Отрывок со страницы:
§ §

Подобное совершается, быть может, раз в жизни, когда видишь, ощущаешь, что мастер «безумствует» в сверхэкстазе, будто идет в смертную атаку, что этот натиск больше не повторится никогда.
В те годы Прокофьева, конечно, тоже не признавали критики.
Ну а мы торжественно окрестили Прокофьева сразу гением — и никаких разговоров.
Он эту обжигающую искренность чувствовал и разошелся циклоном изо всех потрясающих сил.
Потому нам и не забыть этого знаменательного вечера.
Да, здесь, в «Кафе поэтов», умели встретить, поддержать, окрылить всякого, кто желал показать свою работу крепкого современного мастера.

§ §

Исходные данные:
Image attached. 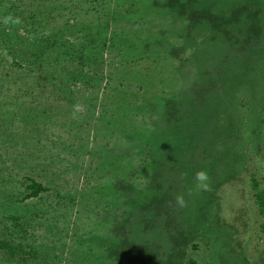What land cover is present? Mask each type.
<instances>
[{"label": "trees", "instance_id": "trees-1", "mask_svg": "<svg viewBox=\"0 0 264 264\" xmlns=\"http://www.w3.org/2000/svg\"><path fill=\"white\" fill-rule=\"evenodd\" d=\"M145 1H150L151 6L145 2L146 5L136 10L139 0H116L117 4L127 3L128 6L123 8L117 5L113 10L111 7L110 13L107 10L109 4L104 0H0V128L3 121L22 120L23 116L32 112L34 107L30 104H34L42 91L45 93L49 90L53 94L62 95L63 97L55 96L54 102L65 100V109H74L76 92L81 93L82 89L99 91L98 84L106 78L104 66L108 64L113 68L111 74L118 69L114 67V60L108 63L106 51L110 54L119 52L123 59H130L129 65L125 64L124 72L132 82L124 84L121 81L116 90L120 95L139 96V100L119 98L120 102L124 103L123 111L120 107L115 113L101 111V118L110 126L117 127L122 136L116 137L114 147L93 146L90 154L94 150L102 154L103 159L97 161L100 166L97 170L105 172L109 169L107 173L109 181H113V191H118L116 195L119 198L126 195V200L135 206H144L146 191H151L160 174L155 172L149 182H144L141 178H136L132 171L125 175L126 164L135 156L149 157L154 145L165 149L163 156L165 155L167 163H173L175 169L180 172L177 173L183 176L189 186H195L194 183L201 181V189L195 191H216V187L206 188L207 178L212 176L213 170V160L210 159L212 155L208 153L207 148H215L216 138L206 141V149L203 150H200L201 143L193 144L187 133L178 127L181 124L185 126L186 121L180 120L184 117V109L188 115L190 112L193 116L190 125L200 127L201 131L203 129L206 133L210 130L215 132L218 121L217 125L224 126L220 130L229 128L230 131L232 126L227 127L232 117L229 115L230 108L240 109L242 104L239 94L245 93L249 97L244 85L251 81H255L254 84L260 82V74L264 73V63H254L251 59L248 64L237 65L243 61L240 56L244 50L264 45V0ZM174 8L179 12H174ZM170 9L175 16L166 23L165 29H155L160 23H152L154 28L150 26L144 29L139 22H136L139 25L135 29L116 25L119 19L130 15L142 24L144 16L152 14L150 19L153 20L163 16L165 12H171ZM188 11L189 25L181 19ZM203 20L210 25L211 29L207 32L198 31V25ZM171 31L175 34L170 35ZM239 44L241 47L236 50L235 47ZM259 52L263 53L261 58L264 60V48ZM189 77H194L195 81H188ZM200 79L204 80L203 86L196 88V82ZM32 90H36V93H32ZM218 90L220 93L212 101V93L214 95ZM188 96H191V102ZM30 97L34 98L33 101L29 100ZM249 98L252 99L251 96ZM154 115L160 117L156 136L159 135L163 139L164 146L156 145V139L153 138L155 136L152 137L147 130ZM35 119L38 123L36 117ZM42 119L44 122L47 120ZM248 122V118L241 119L240 127L246 128ZM27 126L26 123L22 128L24 131L19 134L17 143L23 141L25 146H34L37 140L32 138L40 133L27 135ZM28 128L29 132L33 129L39 130L36 125ZM114 130V127L109 129L108 134ZM7 131L10 130L6 128L5 132ZM231 138L228 137V140H232ZM8 139L14 143L13 138ZM149 140L152 142L148 143ZM88 143L83 145L88 146ZM94 143L97 145L98 141ZM146 146H149V150ZM233 147L243 149V146L237 144ZM40 148L42 152L46 146L40 145ZM180 148H184V153L178 151ZM5 152L11 154L10 150ZM186 156L189 162L181 164L178 160L183 158L185 161ZM122 159L128 162L123 163ZM116 163L121 166L118 171ZM199 172L204 173L206 179H200ZM252 181L255 205L264 219V187H261L257 177H252ZM23 184L28 191L24 199L39 197L41 193L50 190L48 186L30 176L25 178ZM103 187H107L106 184H103ZM96 188L101 190L100 186ZM155 203L149 204L148 207ZM122 205L124 206V203L117 201L114 206L120 208ZM127 209H124V212H129L130 209ZM124 212L123 215L117 213L118 217H103L101 222L104 223L101 227L105 231L100 239L92 235L96 240L94 244H97V240L98 246L104 242L108 256L118 260L119 264H124V258H135L143 262L149 257L157 258L160 253L154 246L148 243H134L129 239L126 227L127 223H131V217ZM64 215L66 218L70 217L67 213ZM11 218L17 226L20 225L18 216ZM175 219L177 216L168 217V224L173 223ZM94 227L89 228L90 234ZM97 227L100 229V225ZM261 230L264 237V220ZM22 231L27 234L26 229ZM171 238L174 241L171 248L173 252H177L181 247L183 249L189 241L186 231L179 227L171 233ZM21 240L0 237V264H96L98 258L95 255L91 257V253H88L95 250L96 244L88 251L82 249L83 253L66 255L54 254L47 248L45 250L44 244L34 245ZM182 249L176 254L177 258L185 255ZM101 254L102 251L98 255ZM181 264L200 263L196 258L188 257L182 259Z\"/></svg>", "mask_w": 264, "mask_h": 264}, {"label": "rangeland", "instance_id": "rangeland-1", "mask_svg": "<svg viewBox=\"0 0 264 264\" xmlns=\"http://www.w3.org/2000/svg\"><path fill=\"white\" fill-rule=\"evenodd\" d=\"M99 1L101 0H96V2ZM104 2H108L109 12L111 7L113 10L117 5L123 8L128 6L127 3L117 4L116 0H104ZM145 2L151 6L150 1L139 0L136 10L146 5ZM170 11L153 20L150 19L152 14L144 16L145 20H142V24L141 21L130 17L133 15L121 16L124 19H119L116 25L135 29L139 25L136 22H139L144 29L150 26L154 28L152 23H160L155 26V29H165L166 23L175 16V8L174 12L172 9ZM189 15L190 11L187 15H180L187 25L190 23ZM178 25L181 27L180 23ZM198 28V31L202 32L211 29L204 20ZM169 34L175 33L171 31ZM240 47L239 44L235 48L238 50ZM262 48L264 45L244 50L240 56L243 61L238 62L237 65L248 64L250 59L254 63L256 61L264 63L261 58L263 53L259 52ZM106 56L108 63L114 60V67L118 69L111 74L113 68L108 64L105 65L106 78L98 84L99 91L82 89L81 93L76 92L77 94H74L76 99L73 100L76 102L74 109H68V107L65 109V100L54 102L55 96H63L46 90L45 93L42 91L34 104H30L34 107L33 113L28 112L22 120L14 119L13 122L10 119L2 122L0 128V237L16 241L23 239L34 245L44 244L45 250L47 248L54 254H80L84 252L82 249L88 251L96 244H94L96 240L93 234L97 236V239L103 235L105 231L101 227L104 223L101 222L103 217L111 218V215L118 217L117 213L123 215L124 209L128 208L129 212L124 213L131 217V223H127L126 227L129 239L134 243L151 244L160 254L154 259L149 257L146 262L135 258L132 260L124 258V264H181V260L188 257L196 258L200 264H264V237L261 230L264 219L259 215L255 205V191L252 184V177L255 176L261 187H264V73L260 74L261 78L258 80L260 82L254 84L255 81H251L244 85L252 99L247 94L240 93L239 101L242 104L240 109L230 108L229 115L231 114L232 117L227 125V127L232 126L230 131L229 128L220 130L224 126L217 125L219 121L216 122L215 132L210 130L206 133L203 129L201 131L200 127L190 125L193 116L190 112L188 115L187 110L184 109V117L180 120L186 123L185 126L181 124L178 127L187 133V137L192 139L193 144L201 143L200 150H203L206 149V141L216 138L215 148H207L208 153L212 155L210 159L213 160L211 162L213 170L212 176L210 175L206 181V188L216 187V191H195L201 189V181L194 183L195 186H189L183 176L177 173L179 171L175 169L173 163H167L165 155L163 156L165 149L159 147L160 152H158L159 148L154 145L153 151L150 150V156H145L148 158L135 156L130 162L122 159L123 163L128 162L125 175L132 171L136 178L149 182L151 175L155 172L160 174V178L152 185L151 191H146L144 206H135L126 200V195L119 198L116 195L118 191H113L111 187L113 181H109L107 173L109 169L105 172L97 170V167L100 168L97 161L103 159L102 154L98 150L90 154L93 146L109 145L111 147L116 137L122 136L117 127L110 126L105 119L101 118V111L110 113L120 109L123 111L124 103L120 102L119 98L131 101L138 98L137 101L139 100V96L120 95L116 90L121 81L124 84L132 82L124 72L125 64L129 65L130 59H123L119 52L110 54L106 51ZM184 57L185 54L183 59ZM188 81L193 82L195 79L189 77ZM203 83V79L197 80L196 88L203 86ZM132 88L135 89V87ZM32 93H36V90H32ZM50 93L53 96L46 95ZM218 93H220L219 90L214 95L212 93V101ZM33 99V97L29 98L31 101ZM188 99L192 101L191 96H188ZM42 118H46V122ZM247 118L249 119L247 127H240L241 119L247 120ZM137 120L136 118V123ZM148 120L150 121L149 118ZM217 120L220 119L217 118ZM159 122L160 117L154 115L147 130L152 137L155 136L153 138L156 139V145L164 146L163 139L159 135L156 136ZM26 123L28 126H39V130L33 129L32 132H29L27 126L26 132L27 135L40 133L32 138L35 139L34 141L37 140L35 142L37 147L25 146L23 141L17 143L19 134L23 133L22 128ZM113 127L115 128L113 135L108 134L109 129ZM6 128L10 131L5 132ZM10 137L14 139L13 144L11 139H8ZM228 137L235 139L228 140ZM96 141L98 144L94 145ZM159 141L163 144H159ZM86 142H89L88 146L83 145ZM151 142L152 140H149L148 143ZM235 144L243 146V149L233 147ZM40 145L46 146L42 152ZM146 147L149 148V146ZM6 150H10L11 154H6ZM178 151L183 152L184 148ZM189 155L193 159L190 153ZM187 156L185 161L183 158L178 161L181 164L189 162ZM119 163L121 165V160ZM119 163L115 165L117 171L121 169ZM29 176L48 186L50 190L41 193L39 197L24 199L28 191L23 181ZM103 184L107 187H103ZM96 186H100L101 190L98 191ZM180 189L184 190L178 191ZM180 199L183 200V205L178 202ZM117 201L124 203V206L116 208L114 205ZM154 202L156 203L152 207H148ZM176 210L177 212H174ZM66 213L70 216L69 218L64 215ZM12 216L19 217L20 225H16ZM173 216H177V219L168 224V217L173 218ZM121 219L120 221L123 220ZM97 225H100V229ZM91 226L95 227L90 234ZM177 227L186 231L187 240H189L183 249L181 247L185 255L179 256L180 258H177L176 254L181 249L177 252L171 251L174 243L171 233H174ZM23 229L27 230V234L23 233ZM98 242L99 240L94 251H88L91 257L93 255L98 257L96 264H119L118 260L108 256L106 244L101 242L98 246ZM101 251L102 254L98 255Z\"/></svg>", "mask_w": 264, "mask_h": 264}, {"label": "clouds", "instance_id": "clouds-1", "mask_svg": "<svg viewBox=\"0 0 264 264\" xmlns=\"http://www.w3.org/2000/svg\"><path fill=\"white\" fill-rule=\"evenodd\" d=\"M198 176H199L200 179H206V175L204 173H200V174H198ZM178 202L181 205H183V200L182 199H180Z\"/></svg>", "mask_w": 264, "mask_h": 264}]
</instances>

§ §

Задания:
1 > Ответьте на вопросы по отрывку о Прокофьеве:
(a) Где умели встретить и поддержать всякого, кто желал показать свою работу?
(b) Кого в те годы не признавали критики?
(c) Кем сразу окрестили Прокофьева?
2 > Продолжите отрывок о Прокофьеве, начав сразу после его последнего предложения.

Результаты выполнения:
1 >
(a) В «Кафе поэтов».
(b) Прокофьева.
(c) Гением.

2 >
И не только поэты, композиторы, художники, актеры выступали на эстраде кафе, но и сама публика, зашедшая с улицы, принимала энергичное участие в. общих оценках того или иного выступления.
Были и такие «эстеты», которые крыли нас за ломовщину футуризма (особенно—Маяковского), за разбойное уничтожение «изящного» искусства, за революционные стихи в сторону большевизма.
Однако этим «эстетным рыцарям» возражала сама же публика из числа друзей футуризма, доказывая правоту нашей прямой и твердой линии.